--- What this task involves ---
Read the listing below and copy out each line where the word "lines" occurs.

--- Record set ---
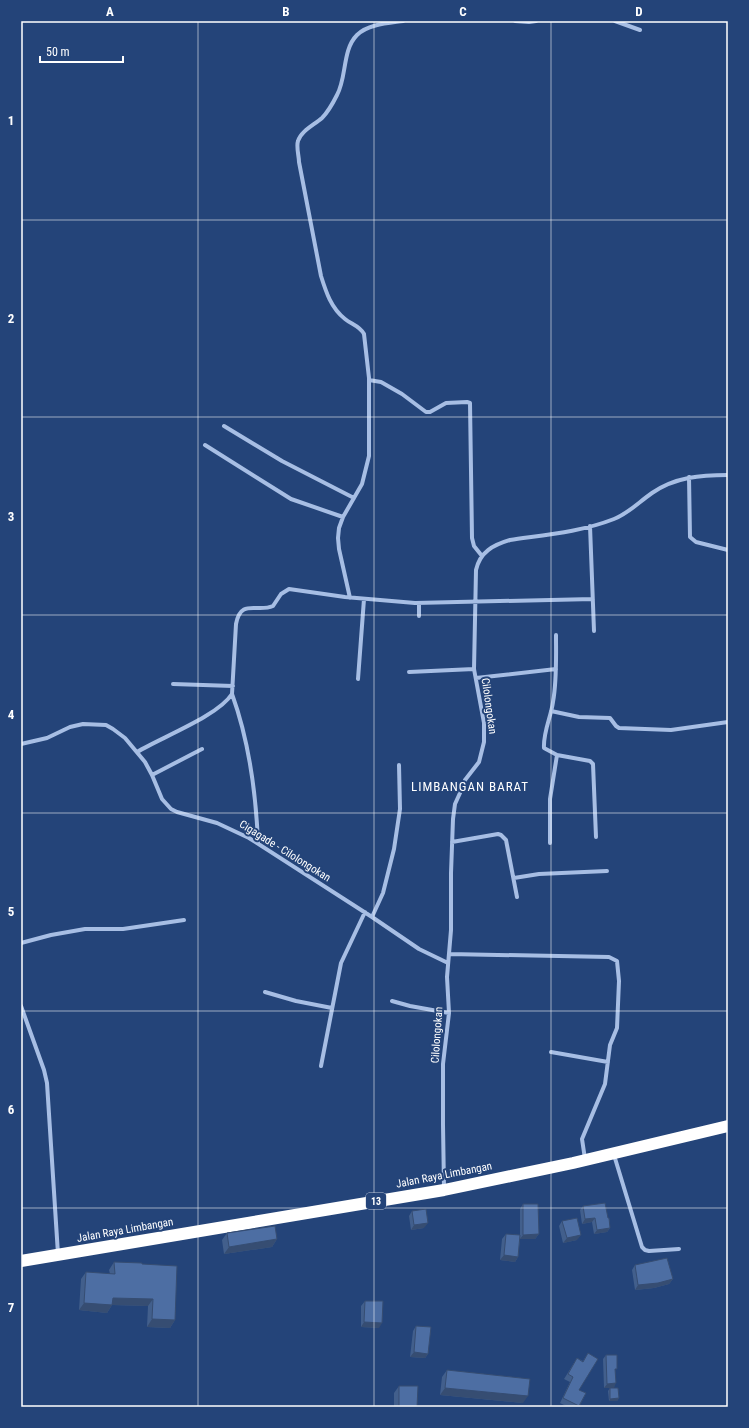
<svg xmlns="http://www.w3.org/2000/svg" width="749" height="1428" viewBox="0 0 749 1428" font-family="'Roboto Condensed',sans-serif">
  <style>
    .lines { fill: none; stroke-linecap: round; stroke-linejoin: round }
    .street { stroke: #a7bee4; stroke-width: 4 }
    .highway { stroke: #fff; stroke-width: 12 }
    .wall { fill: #425f8c }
    .shaded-wall { fill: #364d72 }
    .building { fill: #4d6ea3; stroke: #364d72 }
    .grid { fill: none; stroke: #fff; stroke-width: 1; stroke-opacity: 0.55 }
    .labels { text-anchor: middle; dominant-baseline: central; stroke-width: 4; stroke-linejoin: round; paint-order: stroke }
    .shield { fill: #244479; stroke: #bdc7d7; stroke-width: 1 }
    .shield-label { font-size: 10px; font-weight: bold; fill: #fff }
    .street-label { font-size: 11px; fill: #fff; stroke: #244479 }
    .quarter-label { font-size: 13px; letter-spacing: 1px; fill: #fff; stroke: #244479 }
    .neatline { fill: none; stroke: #fff; stroke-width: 1.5 }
    .grid-label { font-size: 13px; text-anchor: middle; font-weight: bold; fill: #fff }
  </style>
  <rect width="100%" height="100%" fill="#244479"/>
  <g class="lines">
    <!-- street -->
    <path class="street" d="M515,21L529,22L536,21
      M615,21L640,30
      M369,380L381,382L402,394L426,412H430L446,403L467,402L470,403L472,538L474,546L482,556
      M224,426L282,461L354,498
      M205,445L291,499L343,517
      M689,477L690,537L696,542L728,550
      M590,526L594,631
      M350,598L339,549L338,538L339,528L343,517L362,484L369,456V378L364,334C360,326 351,324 345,319C331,308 326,292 321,276L299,162C299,156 296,147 298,141C301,131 314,125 322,118C328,112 333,103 337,95C347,77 342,50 357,35C368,24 389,23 403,21
      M419,616V603
      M556,635C556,657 557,680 553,702C551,717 543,732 544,748L557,755L590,761L593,764L596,837
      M409,672L474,669
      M476,678L556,669
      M358,679L364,599
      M173,684L233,686
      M232,694C249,741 256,794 258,843
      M551,711L579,717L610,718L616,726L619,728L671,730L728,722
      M21,744L47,738L70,727L83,724L106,725L113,729L125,738L145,762L152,775L162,799L171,809L177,812L217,823L249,838L372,917L419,949L448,963
      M137,752C162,737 218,716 232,694L236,624C241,598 257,613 273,606L281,594L289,589L345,597L415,603L593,599
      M152,775L202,749
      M452,842L498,834L501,835L506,840L517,897
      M550,843V799L557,755
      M514,878L539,874L607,871
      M372,917L383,893L394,849L400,809L399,765
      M21,943L51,935L85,929H123L184,920
      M449,954L609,957L617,961L619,981L617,1028L610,1045L605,1084L582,1139L585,1159
      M265,992L296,1001L332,1008
      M392,1001L410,1006L449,1013
      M21,1006L44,1070L47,1083L58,1254
      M551,1052L608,1062
      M321,1066L341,963L365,912
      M614,1155L642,1247L645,1250L649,1251L679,1249
      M444,1188L443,1125V1064L449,1013L447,977L451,930V873L453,819L455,804L460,793L465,780L479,762L484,742V723L474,669L476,570C480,552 493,545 510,540C544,535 581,532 614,519C629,513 639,502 652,493C675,477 701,475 728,475"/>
    <!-- highway -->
    <path class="highway" d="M21,1261L444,1190L573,1163L728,1126"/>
  </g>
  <!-- wall -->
  <path class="wall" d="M523,1204L539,1234L535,1239H520L518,1257L515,1262L500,1260L502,1239L506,1234L520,1235V1209Z
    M583,1206L608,1218L610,1228L607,1232L594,1234L592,1222L582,1224L580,1210Z
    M412,1211L424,1228L411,1230L409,1216Z
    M562,1221L577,1240L563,1243L559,1226Z
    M227,1233L277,1239L272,1247L224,1254L222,1240Z
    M114,1262L142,1264L175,1320L170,1328L147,1327L148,1306L112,1305L107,1313L79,1310L81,1279L86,1272L110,1274L109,1270Z
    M635,1265L673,1279L669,1284L654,1288L635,1290L632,1270Z
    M365,1301L379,1328L361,1327V1306Z
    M416,1326L428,1354L425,1358L410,1357L413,1331Z
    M588,1353L579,1390L586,1393L579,1407H568L560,1403L570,1382L564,1379L577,1358L583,1361Z
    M606,1355L615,1371L614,1388H604L603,1359Z
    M447,1370L523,1403L440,1395L442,1377Z
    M399,1386L417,1407H394V1393Z
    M610,1388L619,1398L617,1401H609L608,1391Z"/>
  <!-- shaded-wall -->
  <path class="shaded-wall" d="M595,1218L592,1222L582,1224L585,1219Z
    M428,1223L424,1228L411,1230L414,1225Z
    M610,1228L607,1232L594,1234L597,1230Z
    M539,1234L535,1239H520L523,1235Z
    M581,1235L577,1240L563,1243L567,1238Z
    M277,1239L272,1247L224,1254L229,1247Z
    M504,1255L518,1257L515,1262L500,1260Z
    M673,1279L669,1284L654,1288L635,1290L638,1285Z
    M113,1298L153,1299L148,1306L112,1305L107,1313L79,1310L84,1303Z
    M152,1319L175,1320L170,1328L147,1327Z
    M364,1322L382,1323L379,1328L361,1327Z
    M414,1352L428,1354L425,1358L410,1357Z
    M616,1383L614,1388H604L607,1384Z
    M445,1388L528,1396L523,1403L440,1395Z
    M619,1398L617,1401H609L610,1399Z"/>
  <!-- building -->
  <path class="building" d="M605,1203L608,1218H609L610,1228L597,1230L595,1218L585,1219L583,1206Z
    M523,1204H538L539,1234L523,1235Z
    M426,1209L428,1223L414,1225L412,1211Z
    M577,1218L581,1235L567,1238L562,1221Z
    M275,1226L277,1239L229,1247L227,1233Z
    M506,1234L520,1235L518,1257L504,1255Z
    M667,1258L673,1279L658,1283L638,1285L635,1265Z
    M114,1262L142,1263V1264L177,1266L175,1320L152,1319L153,1299L113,1298L112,1305L84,1303L86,1272L115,1274Z
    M365,1301H383L382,1323L364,1322Z
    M416,1326L431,1327L428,1354L414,1352Z
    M588,1353L598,1359L579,1390L586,1393L579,1406L563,1398L573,1377L568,1374L577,1358L583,1362Z
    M606,1355H617V1369H615L616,1383L607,1384Z
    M447,1370L530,1379L528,1396L445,1388Z
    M399,1386H418L417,1407H399Z
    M610,1388H618L619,1398L610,1399Z"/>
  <!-- grid -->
  <path class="grid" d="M198,21V1407M374,21V1407M551,21V1407M21,220H728M21,417H728M21,615H728M21,813H728M21,1011H728M21,1208H728"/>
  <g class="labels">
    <!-- shield labels -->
    <rect class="shield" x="366" y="1193" width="20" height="16" rx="3"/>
    <g class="shield-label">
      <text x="376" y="1201">13</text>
    </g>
    <!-- street labels -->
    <g class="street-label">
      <text transform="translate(489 706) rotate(82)">Cilolongokan</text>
      <text transform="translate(285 851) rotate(32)">Cigagade - Cilolongokan</text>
      <text transform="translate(437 1035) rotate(-86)">Cilolongokan</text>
      <text transform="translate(444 1175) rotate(-11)">Jalan Raya Limbangan</text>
      <text transform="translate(125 1230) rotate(-10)">Jalan Raya Limbangan</text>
    </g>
    <!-- quarter labels -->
    <g class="quarter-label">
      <text x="470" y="786">LIMBANGAN BARAT</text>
    </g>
  </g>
  <!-- border -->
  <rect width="749" height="1428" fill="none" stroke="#244479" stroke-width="44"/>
  <!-- scale -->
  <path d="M40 56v6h83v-6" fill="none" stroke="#ffffff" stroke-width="2"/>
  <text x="46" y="56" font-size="12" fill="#ffffff" stroke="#244479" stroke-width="3" paint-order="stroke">50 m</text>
  <rect x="22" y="22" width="705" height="1384" class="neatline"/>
  <g class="grid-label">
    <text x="110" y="16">A</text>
    <text x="286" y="16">B</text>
    <text x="463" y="16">C</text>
    <text x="639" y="16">D</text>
    <text x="11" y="125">1</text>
    <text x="11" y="323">2</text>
    <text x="11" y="521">3</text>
    <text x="11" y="719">4</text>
    <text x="11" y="916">5</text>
    <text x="11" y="1114">6</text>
    <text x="11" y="1312">7</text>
  </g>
</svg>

--- Solution to the problem ---
    .lines { fill: none; stroke-linecap: round; stroke-linejoin: round }
  <g class="lines">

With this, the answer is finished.